Беседа продолжалась уже довольно долго. Ням говорил уважительные слова о партии, правительстве, кадровых работниках, которые во всяком деле впереди, никаких трудностей и препятствий не страшатся, но к просьбе учителя предпочитал не возвращаться.

Тин понял, что здесь он ничего не добьется, и спросил, где живет церковный староста Хап. Ням с готовностью указал дорогу.

— Дом у него в центре деревни, чуть ли не самый большой и красивый, а на воротах часы нарисованы. Если говорить откровенно, то на самом деле дом не старосты, а его младшего брата. Прежде он вел большую торговлю в Ханое, а потом сбежал на Юг.

Учитель легко отыскал нужный ему дом — он и впрямь был большим. Ограда и ворота когда-то были побелены, а наверху действительно нарисованы часы. Стрелки часов уже стерлись, но цифры еще можно было разобрать. От ворот к дому вела выложенная плиткой дорожка, заросшая портулаком и медвежьей травой, лезшими из щелей между плитками. Недалеко от дома был довольно большой пруд, видимо, с рыбками, потому что около него стоял очень худой, сутулый мужчина и бросал в воду корм. Его худобу подчеркивали короткая рубаха и мятые черные штаны, висевшие на нем, как на вешалке. Обут был этот человек в старые башмаки на деревянной подошве. Голову его прикрывал от солнца небрежно повязанный ношеный платок.

— Можно вас спросить?..

Мужчина, кормивший рыбок, вздрогнул и резко повернулся на незнакомый голос. Перед учителем оказался старик лет шестидесяти с лишним, из-под платка выбивались черные волосы, совсем не тронутые сединой. Старик окинул незнакомца острым, оценивающим взглядом и пошевелил губами беззубого рта, отчего острые, выступающие скулы его странно задвигались. Лицо старика поражало неестественной худобой — кожа, туго обтягивавшая лоб, скулы и острый подбородок, загнувшийся к самому носу, прозрачно белела, и казалось, кости вот-вот прорвут ее. На подбородке ветер трепал реденькую седую бороденку.

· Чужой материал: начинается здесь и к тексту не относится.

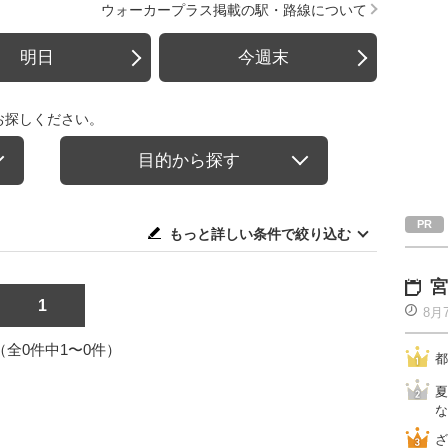
ウォーカープラス掲載の駅・路線について
明日
今週末
お探しください。
目的から探す
もっと詳しい条件で絞り込む
宮
1
8月
1（全0件中1〜0件）
都
夏
な
ざ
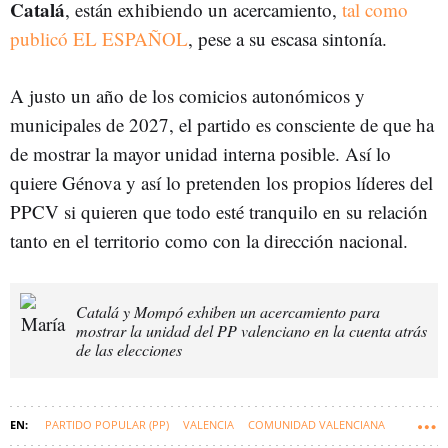
Catalá
, están exhibiendo un acercamiento,
tal como
publicó EL ESPAÑOL
, pese a su escasa sintonía.
A justo un año de los comicios autonómicos y
municipales de 2027, el partido es consciente de que ha
de mostrar la mayor unidad interna posible. Así lo
quiere Génova y así lo pretenden los propios líderes del
PPCV si quieren que todo esté tranquilo en su relación
tanto en el territorio como con la dirección nacional.
Catalá y Mompó exhiben un acercamiento para
mostrar la unidad del PP valenciano en la cuenta atrás
de las elecciones
PARTIDO POPULAR (PP)
VALENCIA
COMUNIDAD VALENCIANA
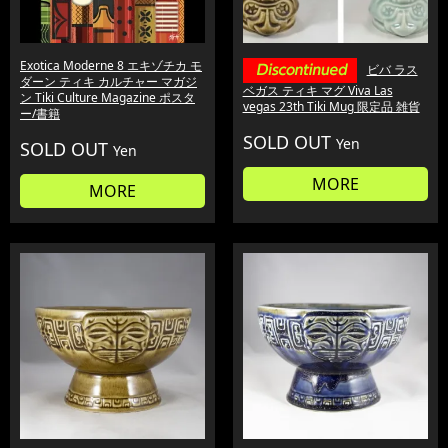
Exotica Moderne 8 エキゾチカ モ
ビバ ラス
ダーン ティキ カルチャー マガジ
ベガス ティキ マグ Viva Las
ン Tiki Culture Magazine ポスタ
vegas 23th Tiki Mug 限定品 雑貨
ー/書籍
SOLD OUT
Yen
SOLD OUT
Yen
MORE
MORE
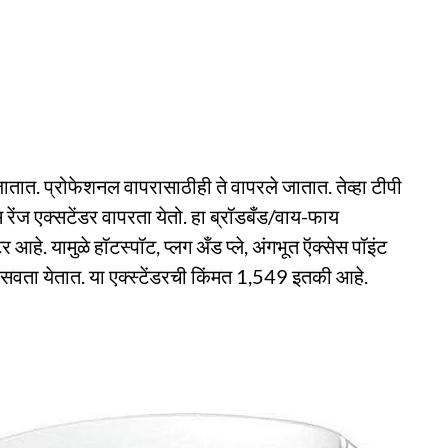
ात. प्रोफेशनल वापरासाठीही ते वापरले जातात. तेव्हा टीपी
ंज एक्सटेंडर वापरता येतो. हा ब्रॉडबँड/वाय-फाय
आहे. यामुळे हॉटस्पॉट, प्लग अँड प्ले, अंगभूत ऍक्सेस पॉइंट
े बसवता येतात. या एक्स्टेंडरची किंमत 1,549 इतकी आहे.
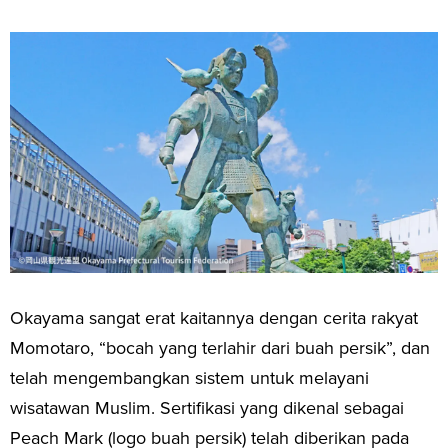
Okayama sangat erat kaitannya dengan cerita rakyat
Momotaro, “bocah yang terlahir dari buah persik”, dan
telah mengembangkan sistem untuk melayani
wisatawan Muslim. Sertifikasi yang dikenal sebagai
Peach Mark (logo buah persik) telah diberikan pada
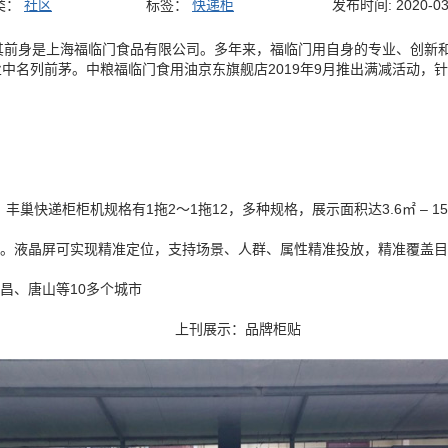
类：
社区
标签：
快递柜
发布时间: 2020-03
，其前身是上海福临门食品有限公司。多年来，福临门用自身的专业、创新
业中名列前茅。
中粮福临门食用油京东旗舰店2019年9月推出满减活动，
巢快递柜柜机规格有1拖2～1拖12，多种规格，展示面积达3.6㎡ – 
触达。液晶屏可实现精准定位，支持场景、人群、属性精准投放，精准覆盖
昌、唐山等10多个城市
上刊展示：品牌柜贴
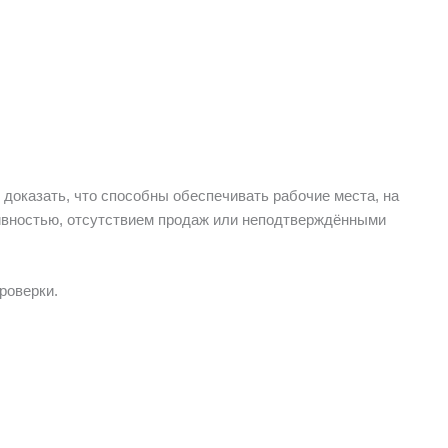
доказать, что способны обеспечивать рабочие места, на
ивностью, отсутствием продаж или неподтверждёнными
роверки.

— Простите, не это ли дом господина Хапа?..

Старик все так же молча продолжал рассматривать пришельца. Затем, вытянув худой длинный палец, ткнул в сторону дома и прошамкал:

— Вот он, его дом.

— А сам хозяин дома или нет?

Старик покачал головой.

— Ушел. Кажется, на собрание какое-то. Точно не знаю.

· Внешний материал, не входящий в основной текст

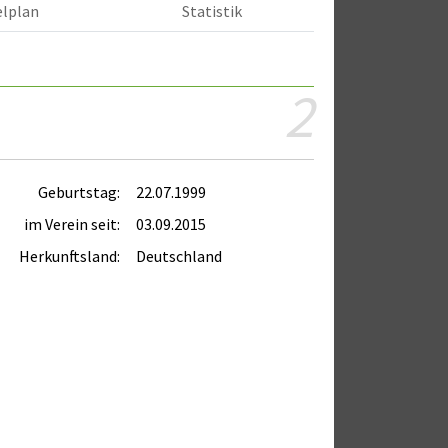
elplan
Statistik
2
Geburtstag:
22.07.1999
im Verein seit:
03.09.2015
Herkunftsland:
Deutschland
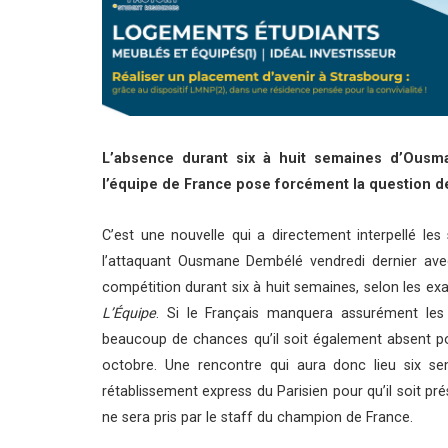
L’absence durant six à huit semaines d’Ousm
l’équipe de France pose forcément la question d
C’est une nouvelle qui a directement interpellé les
l’attaquant Ousmane Dembélé vendredi dernier avec 
compétition durant six à huit semaines, selon les ex
L’Équipe
. Si le Français manquera assurément les 
beaucoup de chances qu’il soit également absent po
octobre. Une rencontre qui aura donc lieu six se
rétablissement express du Parisien pour qu’il soit p
ne sera pris par le staff du champion de France.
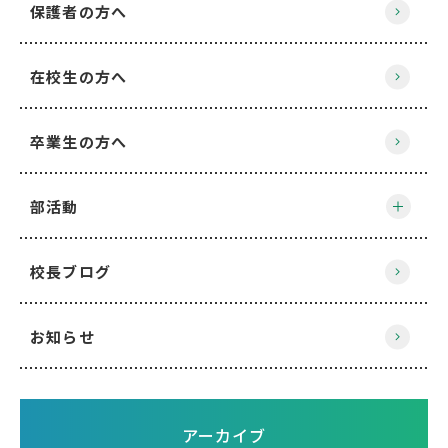
保護者の方へ
在校生の方へ
卒業生の方へ
部活動
校長ブログ
お知らせ
アーカイブ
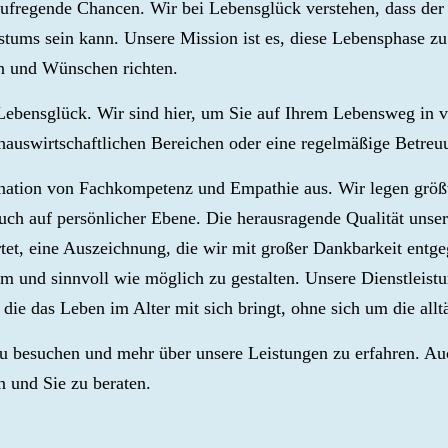
fregende Chancen. Wir bei Lebensglück verstehen, dass der P
hstums sein kann. Unsere Mission ist es, diese Lebensphase
en und Wünschen richten.
ebensglück. Wir sind hier, um Sie auf Ihrem Lebensweg in vie
 hauswirtschaftlichen Bereichen oder eine regelmäßige Betr
nation von Fachkompetenz und Empathie aus. Wir legen größt
auch auf persönlicher Ebene. Die herausragende Qualität uns
tet, eine Auszeichnung, die wir mit großer Dankbarkeit ent
m und sinnvoll wie möglich zu gestalten. Unsere Dienstleistu
die das Leben im Alter mit sich bringt, ohne sich um die allt
zu besuchen und mehr über unsere Leistungen zu erfahren. Au
n und Sie zu beraten.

Старик еще раз окинул учителя пристальным взглядом и скрылся в тени раскидистого дерева.

Дом церковного старосты выглядел солидно — наверно, комнат на пять — хотя запустение уже коснулось его, как и двора, когда-то ухоженного и красивого. В глубине стояла летняя кухня под черепичной крышей, вокруг нее в каменных вазах цвели фикусы, орхидеи и другие цветы. Кусты были раньше подстрижены под зверей и птиц, их очертания еще угадывались. И в то же время было ясно, что дом и цветы и сад давно не знали хозяйской руки. Густая трава лезла со всех сторон, в ней гнили упавшие неубранные деревья.

Учитель вошел в дом, и здесь царило запустение. Роскошная мебель, привезенная, видно, из Гонконга, словно нарочно была сдвинута со своих мест, стояла где придется, покрытая толстым слоем пыли. В нос ударил тяжелый запах, словно здесь давно не мыли и не убирали.

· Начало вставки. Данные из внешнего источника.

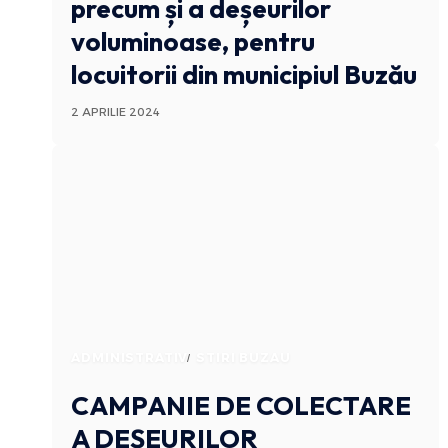
precum și a deșeurilor
voluminoase, pentru
locuitorii din municipiul Buzău
2 APRILIE 2024
ADMINISTRATIV
STIRI BUZAU
CAMPANIE DE COLECTARE
A DEȘEURILOR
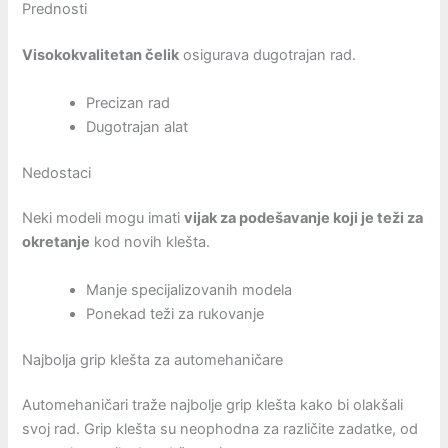
Prednosti
Visokokvalitetan čelik
osigurava dugotrajan rad.
Precizan rad
Dugotrajan alat
Nedostaci
Neki modeli mogu imati
vijak za podešavanje koji je teži za
okretanje
kod novih klešta.
Manje specijalizovanih modela
Ponekad teži za rukovanje
Najbolja grip klešta za automehaničare
Automehaničari traže najbolje grip klešta kako bi olakšali
svoj rad. Grip klešta su neophodna za različite zadatke, od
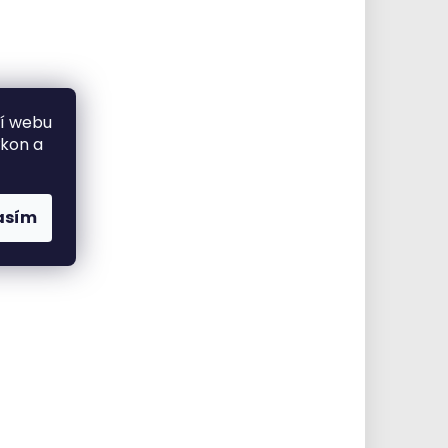
ní webu
ýkon a
asím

Комната была пуста, однако на столе, в пепельнице, догорала брошенная кем-то сигарета, а рядом стояла грязная чашка недопитого чая. Серая паутина опутывала на божнице статуэтку, украшенную бумажными цветами. Это был святой Антоний, печально смотревший со своего возвышения, словно он горевал по поводу уныния, воцарившегося в некогда процветавшем доме.

Тин громко кашлянул. В глубине темной комнаты по соседству послышалось шарканье деревянных подошв. В проеме двери появился молодой довольно высокий юноша в очках. Волосы на его недавно обритой голове только что начали отрастать и торчали во все стороны. Лицо было болезненно-белым и скорбным, блуждающий взгляд ничего не выражал, кроме равнодушия. Одет он был в свободное, длинное, чуть не до пят, одеяние, из под которого едва виднелись белые штаны. Учитель подумал, что этот человек напоминает чем-то побег бамбука, выросший в темноте.

Увидев незнакомца, юноша смутился, сложил на груди руки и низко поклонился, приветствуя гостя. Он старался держаться с достоинством, даже степенно, всем видом желая казаться старше, чем был на самом деле. Но лицо его выглядело совсем детским. Юноша назвал себя, сказал, что он — младший сын церковного старосты Хапа, что два года проучился в физико-математическом коллеже и приехал к отцу в гости. Когда он говорил, с лица его не сходило выражение притворного простодушия.